The Magician’s Hat, and the Great Simulacrum of Palliative Balm, by Alastair Crooke

The Palestinian-Israel war is just beginning. From Alastair Crooke at strategic-culture.su:

The present hostage exchange is centred on Gaza. However, Israel has three fronts of hot conflict open.

The Magician steps onto the stage, his black cloak swirling about him. Centre stage, he flourishes his hat: It is empty. He punches it lightly to demonstrate its solidity. The Magician then picks up certain objects and places them into his hat. Into it goes AnsarAllah’s seizure of an Israeli-owned vessel (the situation is being ‘monitored’); into it goes the Iraqi strikes on U.S. bases (barely noticed by the main-stream media); into it too go the 1,000 missiles fired into northern Israel by Hizbullah; into it goes the hot war in the West Bank. The Magician turns to the audience – the hat is empty. But the audience knows those objects have a physical reality, but somehow they are magically obfuscated.

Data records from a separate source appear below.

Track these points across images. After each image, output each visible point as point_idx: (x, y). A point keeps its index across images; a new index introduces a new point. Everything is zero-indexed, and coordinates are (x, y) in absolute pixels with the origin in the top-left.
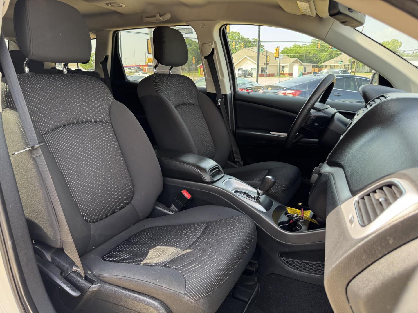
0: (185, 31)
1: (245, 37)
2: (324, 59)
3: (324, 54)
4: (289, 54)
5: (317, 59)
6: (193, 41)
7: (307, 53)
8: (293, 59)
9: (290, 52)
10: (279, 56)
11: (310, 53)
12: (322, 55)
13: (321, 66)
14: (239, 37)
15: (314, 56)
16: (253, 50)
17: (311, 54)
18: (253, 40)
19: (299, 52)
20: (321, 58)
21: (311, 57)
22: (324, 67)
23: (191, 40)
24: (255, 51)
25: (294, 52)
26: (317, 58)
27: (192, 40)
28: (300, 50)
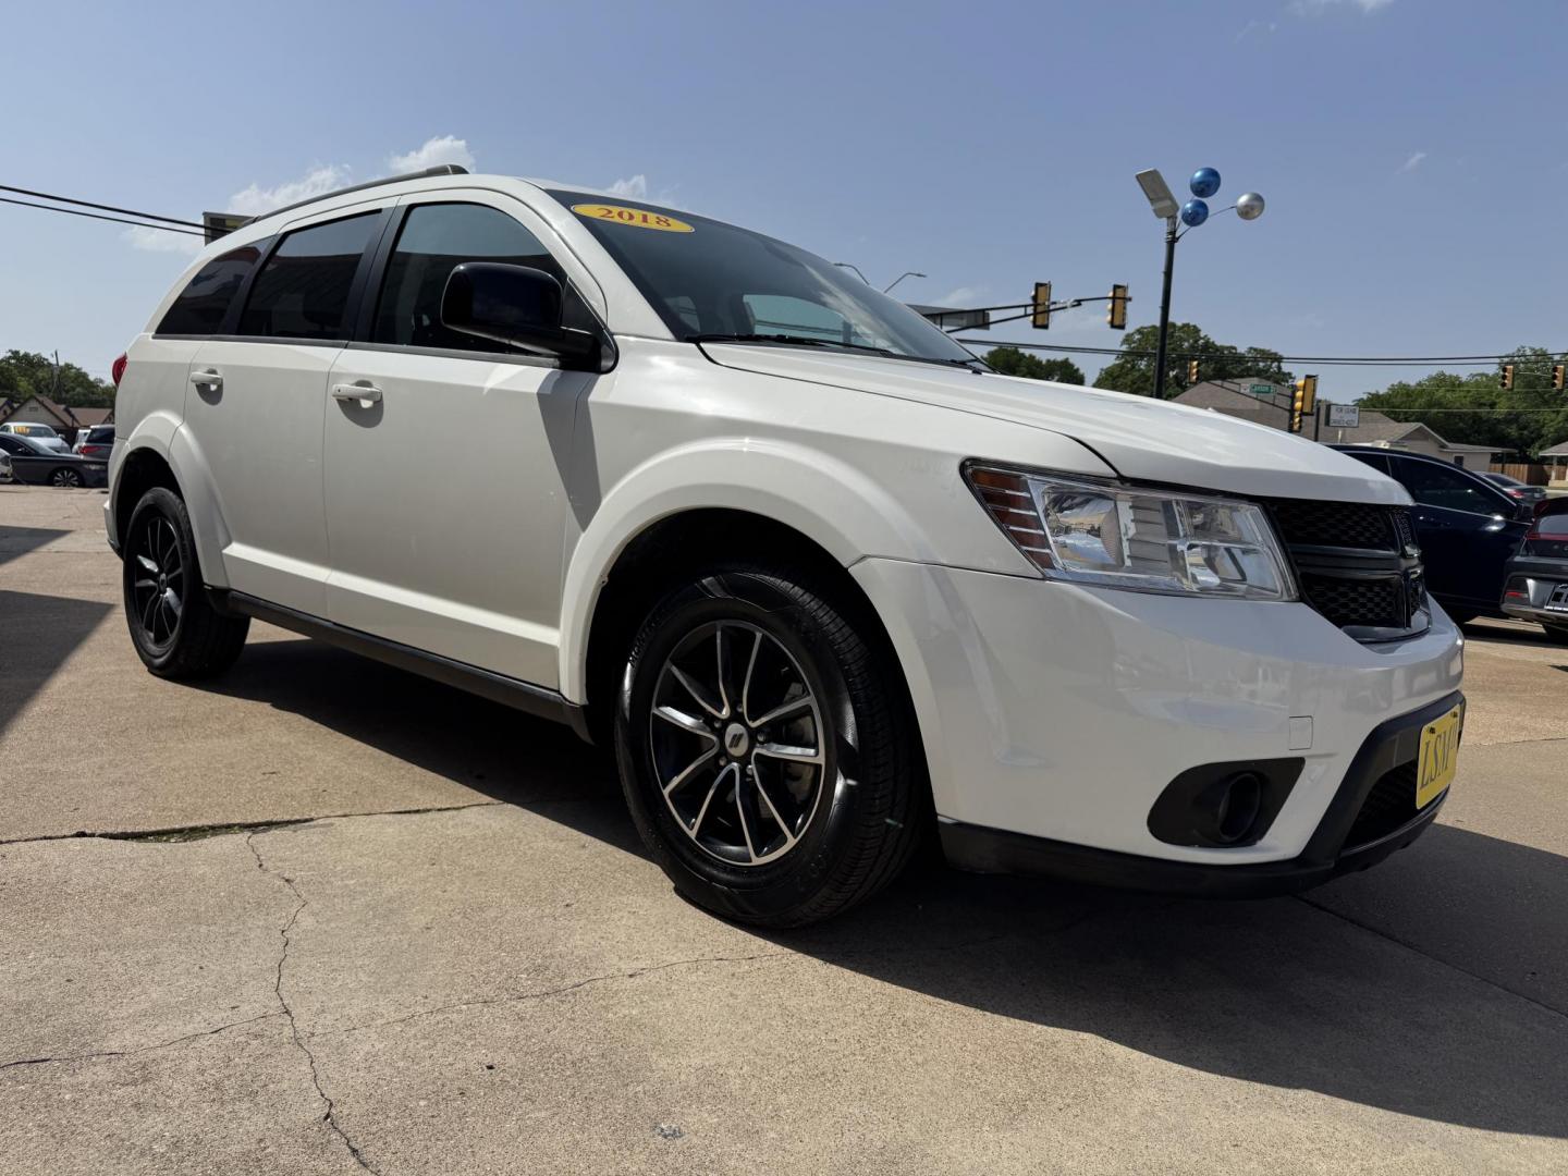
0: (962, 319)
1: (1218, 343)
2: (1556, 431)
3: (1558, 412)
4: (1398, 408)
5: (1525, 432)
6: (1023, 354)
7: (1481, 405)
8: (1408, 424)
9: (1405, 399)
10: (1315, 410)
11: (1493, 405)
12: (1546, 414)
13: (1545, 458)
14: (1196, 341)
15: (1513, 419)
16: (1236, 388)
17: (1501, 410)
18: (1249, 352)
19: (1444, 401)
20: (1543, 426)
21: (1499, 421)
22: (1555, 462)
23: (1016, 352)
24: (1242, 391)
25: (1422, 401)
26: (1525, 428)
27: (1021, 350)
28: (1448, 395)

It is in this way that the western main-stream media maintains deterrence by playing down the state of war through what Malcom Kyeyune describes as “a simulacrum of peace” – of a gently subsiding conflict and the quieting deployment of (paraphrasing Kyeyune) a very “post-modern question”: What exactly is the meaning of civilian ‘non-combatant’ anyway?

One aspect to the image of easing conflict is the hostage exchange that has been agreed. It is both real, and at the same time it underpins the simulacrum that once Hamas is annihilated, and the hostages released, then the problem of 2.3 million Palestinians can go into the magician’s hat, and be eased from sight. For some, the hope is sincere and well intentioned – that once the fighting ceases, it will stay ceased, and that an end to the bombardment in Gaza might open a window to some political ‘solution’ – if it can be extended sine dei.